Multiple focused beams are usually required to selectively irradiated deep-seated tumors with external X-rays. Intensity-modulated radiotherapy (IMRT) is the most recent development to provide a better dose distribution of such multiple beam radiotherapies [3]. This makes it possible to realize a highly conformal dose distribution and steep dose gradients even with X-rays. However, there are concerns regarding the low-dose bath effect of multiple entry/exiting paths of X-rays, which lead to a larger proportion of the body receiving low-level radiation during IMRT. This is because a high-energy X-ray, which is a form of electromagnetic radiation with no mass or charge, passes through the body very easily and ionizes (deposits energy) its whole pathlength. As a consequence, the normal tissue integral dose (NTID) is higher when this new technique is used. On the other hand, radiotherapy using carbon ion beams can produce a more conformal dose distribution and steeper dose gradients without increasing the NTID, with a smaller number of beams compared with IMRT (Fig. 2.2).

In addition to the definite range, another advantage of the carbon ion is that it travels in almost a straight line, so that sharp and accurate collimation is possible. The lateral scattering is only 1.5 mm at a 20 cm depth in water for the carbon ion beam. This is much smaller than the 6.5 mm for protons.
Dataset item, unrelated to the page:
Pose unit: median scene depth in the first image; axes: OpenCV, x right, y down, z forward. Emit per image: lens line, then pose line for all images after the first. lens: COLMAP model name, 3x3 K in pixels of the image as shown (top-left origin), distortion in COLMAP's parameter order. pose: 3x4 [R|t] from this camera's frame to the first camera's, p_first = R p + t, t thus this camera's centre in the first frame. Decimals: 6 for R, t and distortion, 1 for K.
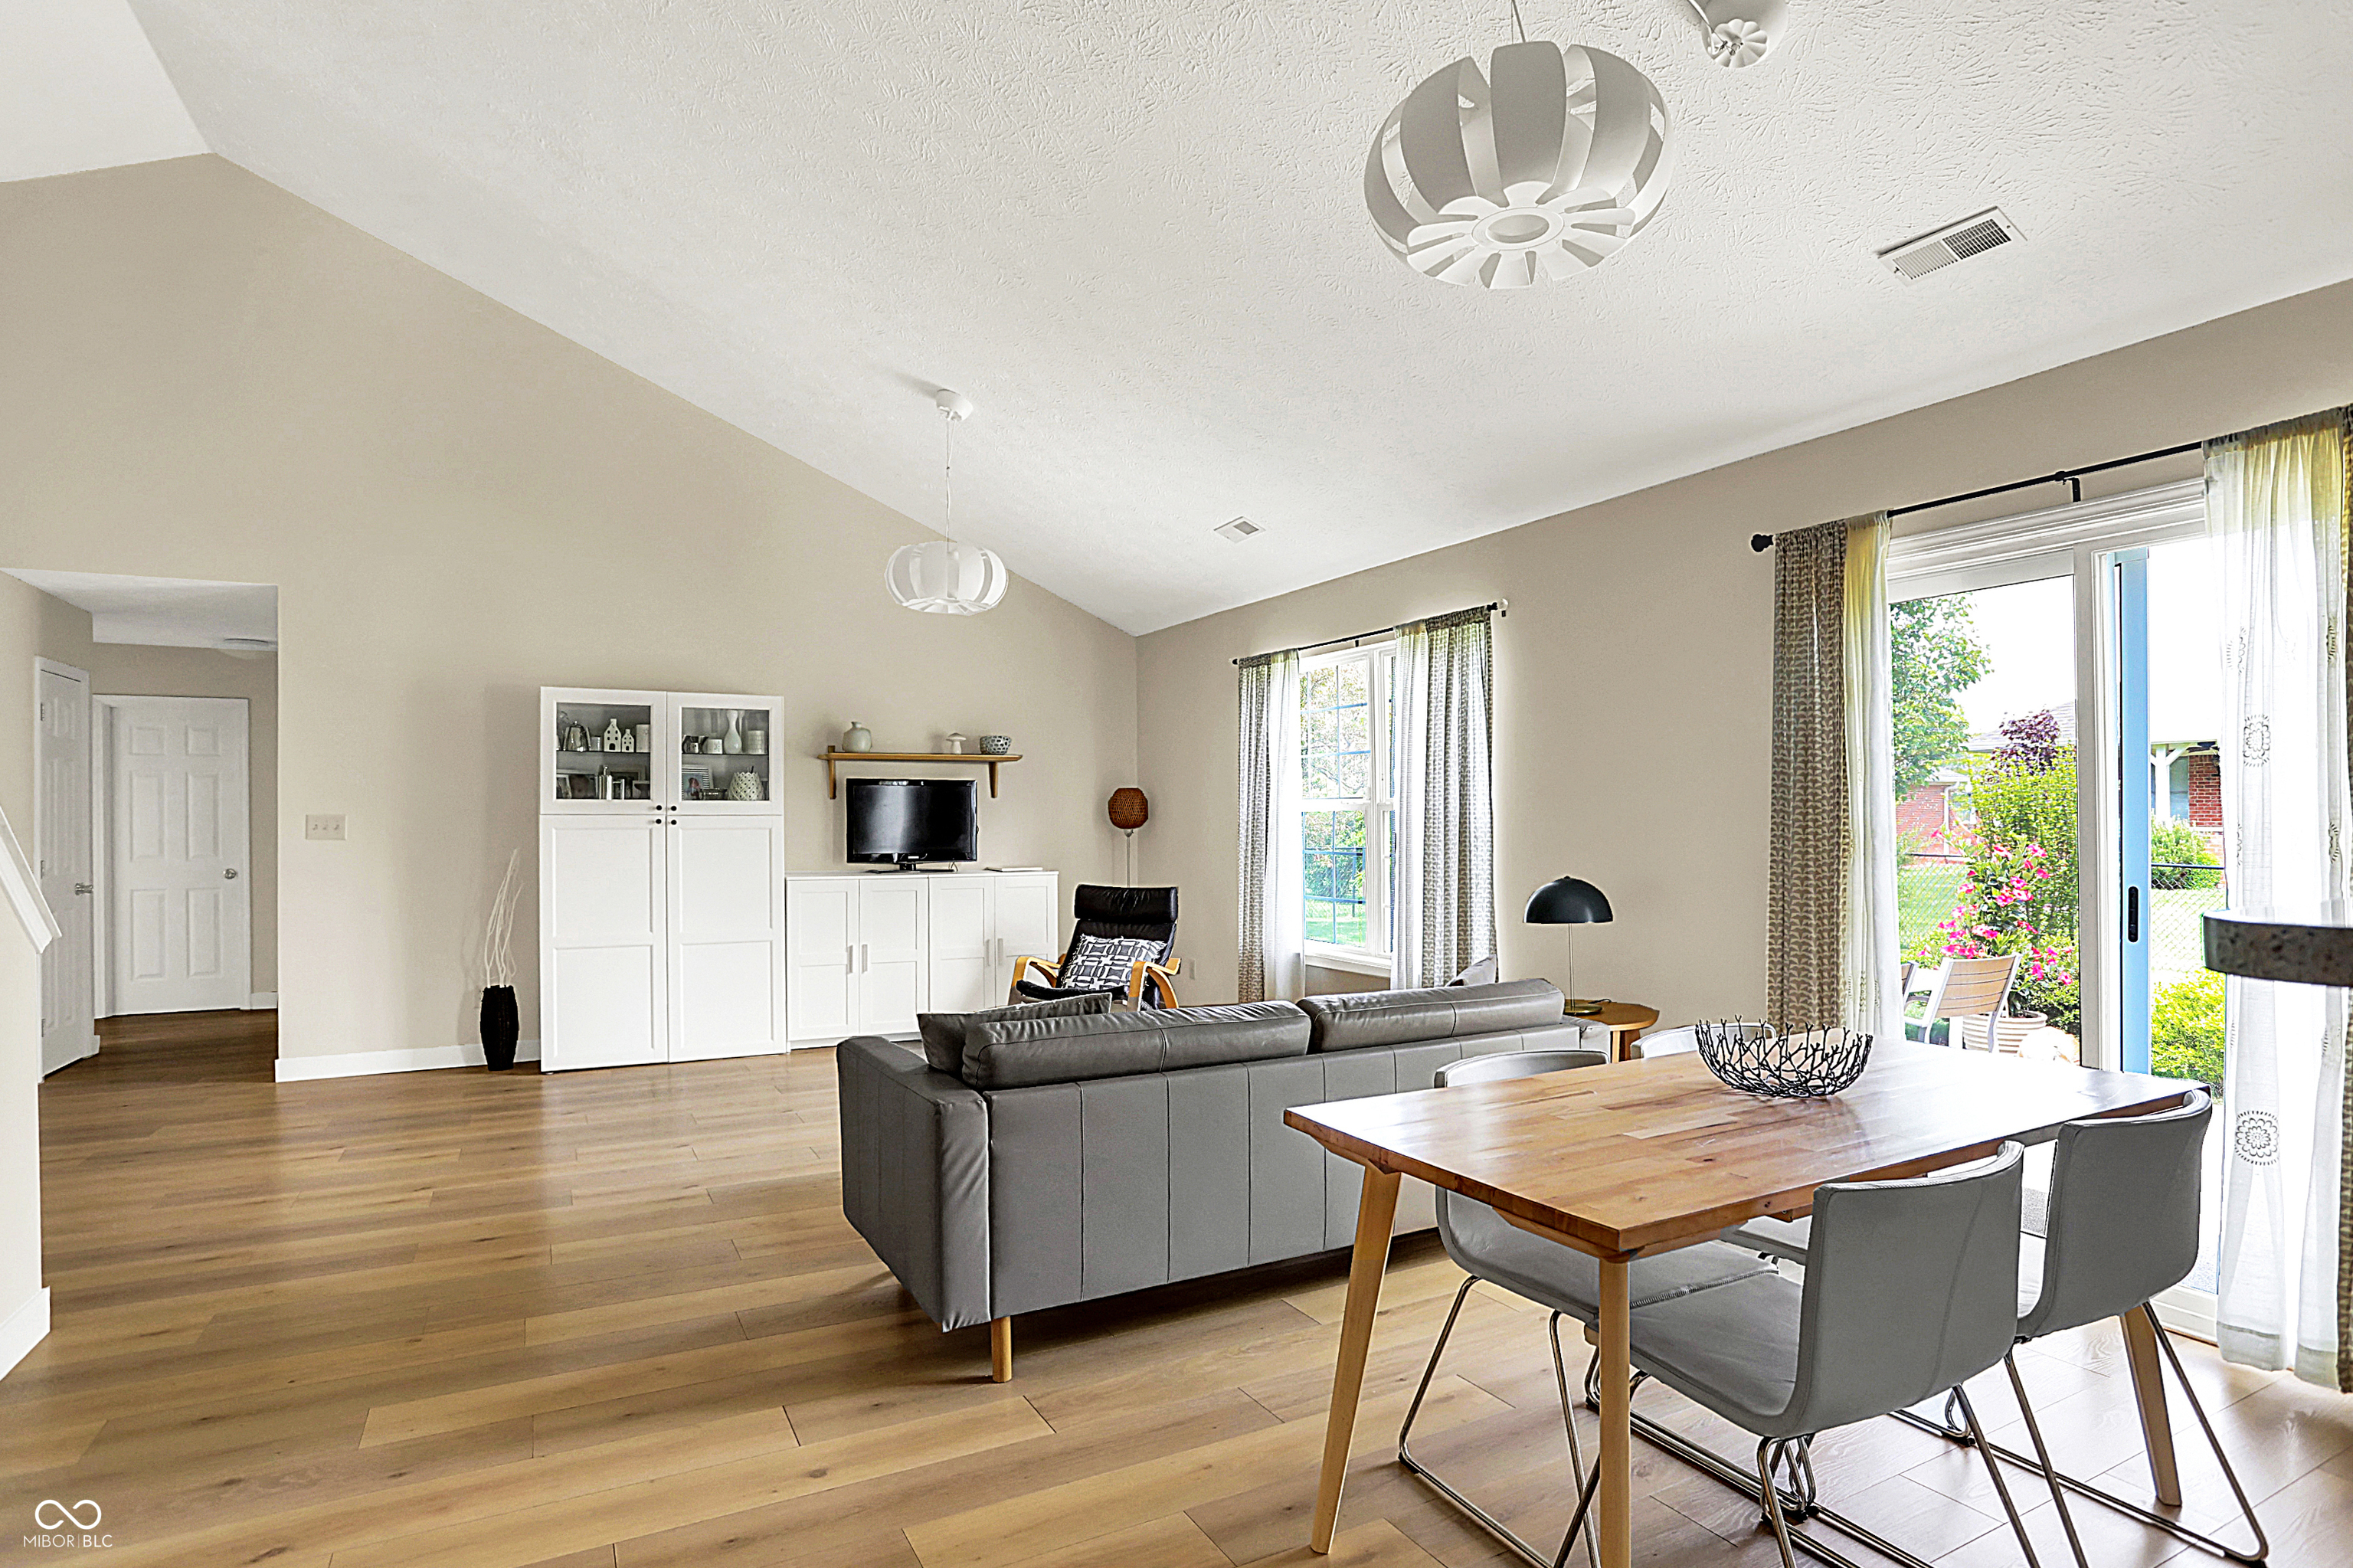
lens RADIAL K [[1205.8, 0, 1178.9], [0, 1205.8, 815.4], [0, 0, 1]] dist [-0.046634, 0.016012]
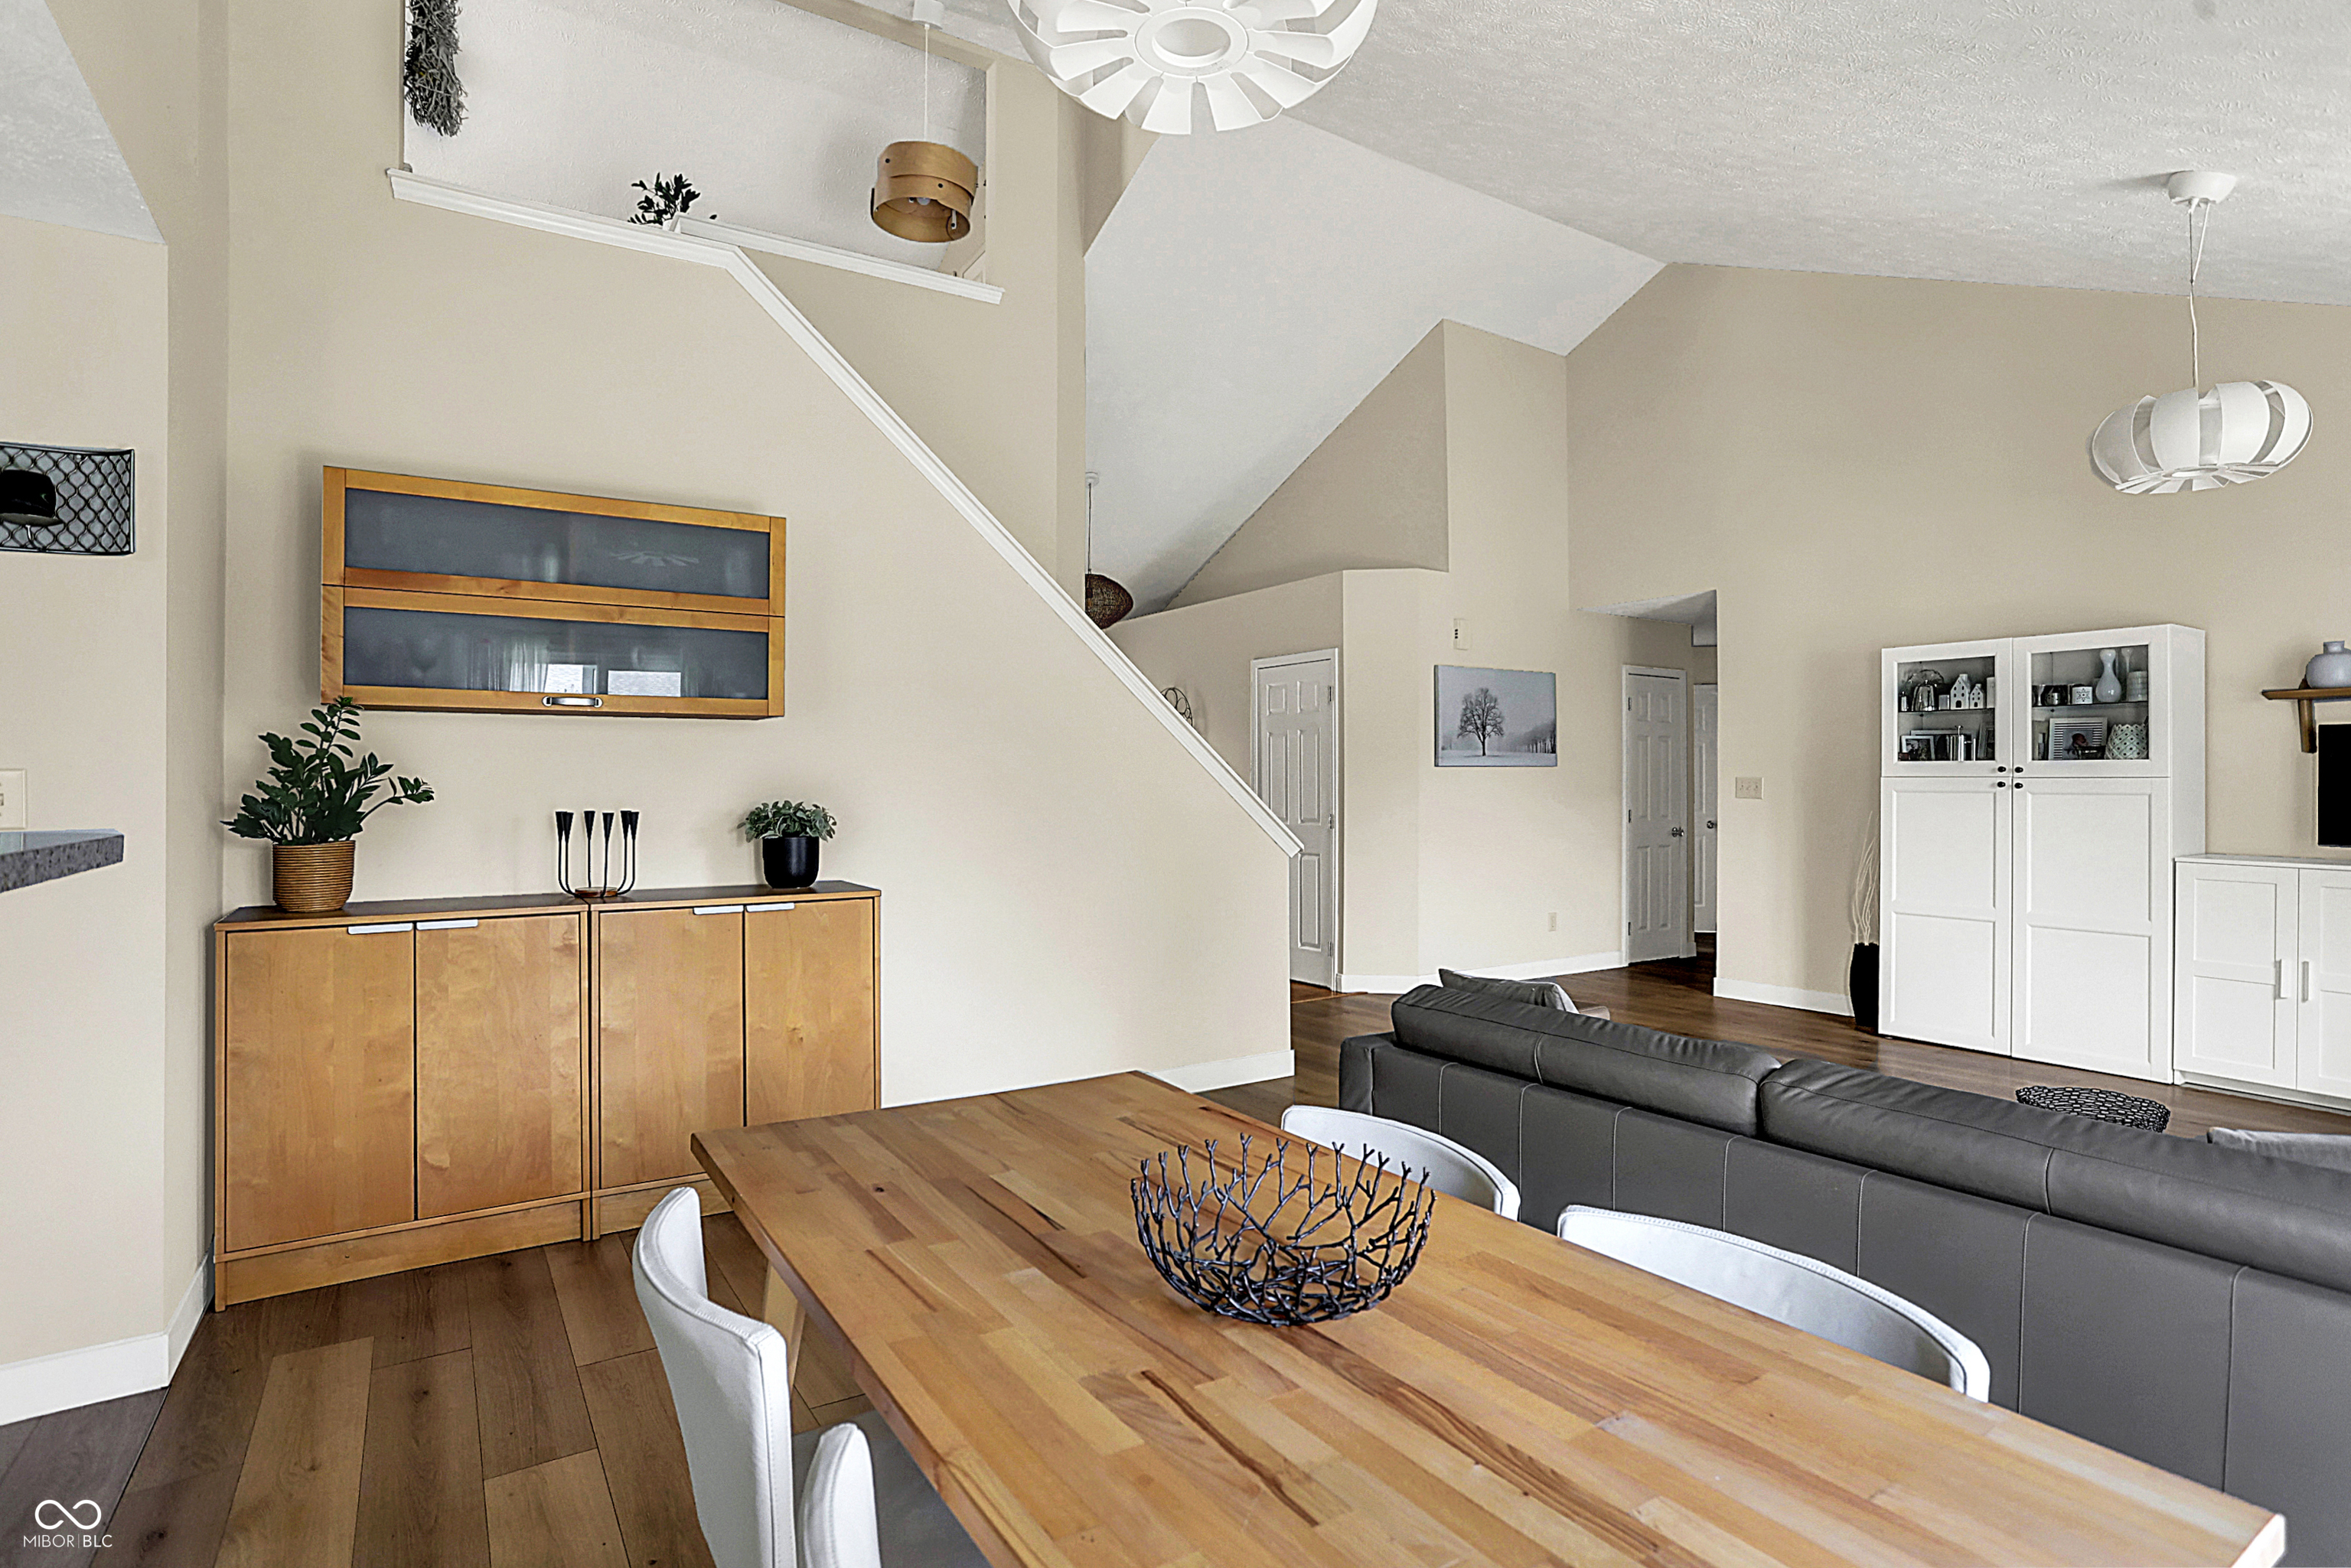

On the other hand, higher energies are required to reach deeply seated tumors for carbon ion beams compared to proton beams.

The magnetic rigidity fixes the bending radius of the particles and determines the size of the accelerator and beam delivery system. The energy and magnetic rigidity of carbon ions are 330 MeV and 5.67 Tm for the 20 cm range in water, while these values for protons are 175 MeV and 2.00 Tm, respectively. As a consequence, a larger accelerator and beam delivery system is required to make a carbon ion facility.